The Saltine Warrior was the former mascot of Syracuse University in New York, United States. It was in use for the college from 1931 to 1978. Based on a legend about Ogeekeda Hoschenegada, a 16th-century leader of the Onondaga Nation, the mascot acquired popularity after appearing in school publications and eventually became part of the university's culture. At first, the mascot was celebrated across campus, symbolizing pride and spirit. The Saltine Warrior became a rallying symbol which was prominently seen at sporting events and other highly publicized gatherings. However, everything changed in the middle of the 1950s, when the mascot would start to receive high levels of controversy. Students and indigenous communities objected to a caricature costume, to which was worn by members of Syracuse's Lambda Chi Alpha fraternity. The mascot was retired in 1978 as a result of efforts to have it removed, and this marked the beginning of programs designed to increase indigenous inclusion and knowledge on campus.

== History ==
The development of the Saltine Warrior as Syracuse University's mascot became intertwined with the legend of Ogeekeda Hoschenegada, a notable 16th-century chief of the Onondaga Nation. The supposed finding of Ogeekeda Hoschenegada's remains was the central story point. Excavation partner Dr. Burges Johnson made waves when he announced the discovery of what was allegedly an image or likeness of the chief. Named "O-gee-ke-da Ho-schen-e-ga-da," which translates to "The Salt (or Salty) Warrior" in English, this representation was made. Throughout the university community and beyond, this revelation sparked curiosity and fascination.

The excavation of the former Syracuse University Women's Building in the late 1920s marked the beginning of this blending of academic culture and historical myth. The academic community was intrigued and fascinated by the widespread belief that Ogeekeda Hoschenegada's remains had been discovered during this dig. Not only was the supposed finding of Hoschenegada's remains intriguing historically, but it soon became a central story at Syracuse University. Even though subsequent information proved the story was untrue, it had a significant and long-lasting effect on the university's culture.

It was published in The Orange Peel in 1931, which provided a forum for the myth's propagation, bringing it to the forefront and igniting interest among college students, sparking extensive attention and discussion. The Daily Orange and other regional news outlets later played a part in spreading the myth and ensuring its perpetuation in Syracuse University students' collective memory. The mascot was retired in response to complaints from a Native American student organization regarding its derogatory representation, even though its existence continued until the late 1970s.

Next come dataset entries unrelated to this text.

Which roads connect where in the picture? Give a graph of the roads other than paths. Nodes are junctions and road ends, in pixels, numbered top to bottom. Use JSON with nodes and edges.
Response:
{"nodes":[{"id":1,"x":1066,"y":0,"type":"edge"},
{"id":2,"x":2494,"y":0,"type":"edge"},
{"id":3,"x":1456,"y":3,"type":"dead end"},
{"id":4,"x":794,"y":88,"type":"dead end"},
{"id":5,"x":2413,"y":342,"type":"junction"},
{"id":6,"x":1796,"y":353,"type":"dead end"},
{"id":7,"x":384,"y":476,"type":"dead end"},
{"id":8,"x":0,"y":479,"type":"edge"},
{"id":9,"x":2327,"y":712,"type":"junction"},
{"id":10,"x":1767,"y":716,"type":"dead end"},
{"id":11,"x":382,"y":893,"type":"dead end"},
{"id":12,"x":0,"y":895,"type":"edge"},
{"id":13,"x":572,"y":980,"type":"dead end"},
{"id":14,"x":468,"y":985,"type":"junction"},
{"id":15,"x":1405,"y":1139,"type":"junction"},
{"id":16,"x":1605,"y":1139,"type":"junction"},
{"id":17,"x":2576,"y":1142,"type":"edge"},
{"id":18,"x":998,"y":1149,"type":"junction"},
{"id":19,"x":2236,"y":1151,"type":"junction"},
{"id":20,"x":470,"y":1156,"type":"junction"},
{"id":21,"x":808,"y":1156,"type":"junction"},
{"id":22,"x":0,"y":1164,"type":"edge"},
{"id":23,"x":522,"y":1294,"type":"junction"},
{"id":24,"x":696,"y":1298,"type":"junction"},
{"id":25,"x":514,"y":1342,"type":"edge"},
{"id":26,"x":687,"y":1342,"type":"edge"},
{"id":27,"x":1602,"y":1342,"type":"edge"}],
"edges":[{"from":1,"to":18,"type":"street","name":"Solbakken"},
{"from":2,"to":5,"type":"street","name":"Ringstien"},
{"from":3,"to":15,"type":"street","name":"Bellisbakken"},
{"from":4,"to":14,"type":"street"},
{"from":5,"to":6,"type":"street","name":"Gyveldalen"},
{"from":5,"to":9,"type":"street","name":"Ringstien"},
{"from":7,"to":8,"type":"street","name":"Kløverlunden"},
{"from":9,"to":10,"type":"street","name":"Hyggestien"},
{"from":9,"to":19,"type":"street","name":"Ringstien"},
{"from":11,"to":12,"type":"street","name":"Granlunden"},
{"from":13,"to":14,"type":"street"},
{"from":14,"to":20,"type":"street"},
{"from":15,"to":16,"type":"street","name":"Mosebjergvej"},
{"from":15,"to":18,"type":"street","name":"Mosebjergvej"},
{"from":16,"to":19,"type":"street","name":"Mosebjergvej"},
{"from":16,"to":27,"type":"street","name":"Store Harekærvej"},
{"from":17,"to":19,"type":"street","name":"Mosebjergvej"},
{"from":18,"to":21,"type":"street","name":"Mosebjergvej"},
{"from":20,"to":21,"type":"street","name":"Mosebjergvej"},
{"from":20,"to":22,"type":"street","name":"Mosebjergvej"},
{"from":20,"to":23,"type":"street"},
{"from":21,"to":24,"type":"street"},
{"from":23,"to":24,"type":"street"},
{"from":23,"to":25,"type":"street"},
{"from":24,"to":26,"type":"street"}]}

The university then looked into a number of mascot alternatives before deciding on Otto the Orange in 1980.

A bronze sculpture portraying the Saltine Warrior sits outside of Carnegie Library, a building on the university's North Campus. Graduate student Luise Meyers Kaish created the sculpture in 1951, and presented it as a gift from the class of 1951. It was abandoned as the sports team mascot in 1978, and the statue was moved in front of the Carnegie Library.

== Controversy ==
The portrayal of the Saltine Warrior received significant controversy in the mid-1950s due to its stereotypes and mimicking of Native Americans. During this period, a member of Syracuse University's Lambda Chi Alpha fraternity began attending football games dressed as an exact replica of the Saltine Warrior. This portrayal includes exaggerated and insulting parts intended to be amusing, but ultimately reinforced negative stereotypes about Native American customs. In 1951, a wooden statue portraying a Native American was used by the football team to scratch tally marks on the figure after defeating a team. During some of the school's football games, a drunk white frat student would “take off into the stands and run around making the "whooping" sounds attributed to Indians and their war dances. He would go through a mock form of native Indian dancing. It was clear that the person doing it didn't know or have any respect for the art form at all,” according to Chancellor Melvin Eggers, the ninth chancellor of Syracuse University.

In 1970, the Onondaga Nation Council of Chiefs met with the Chancellor of the university to have the mascot removed on the basis that it was an offensive reuse of their cultural symbols. After a year of negotiations, the Chancellor agreed to change the mascot.

== Conclusion ==
A myth of the discovery of Native American remains during an excavation has caused a chain reaction of controversy in Syracuse and all involved communities. It has led to protests, harm, and disgrace to native cultures, especially against the Onandagan community. After years of chaos, the university officially retired the name and tried to support Native Americans throughout the process.

The early removal of the culturally inappropriate mascots of Syracuse and other universities has been receiving national attention for years. With more major universities and professional sports teams evolving their mascots, a path is paved for other teams, schools, and other organizations to do the same.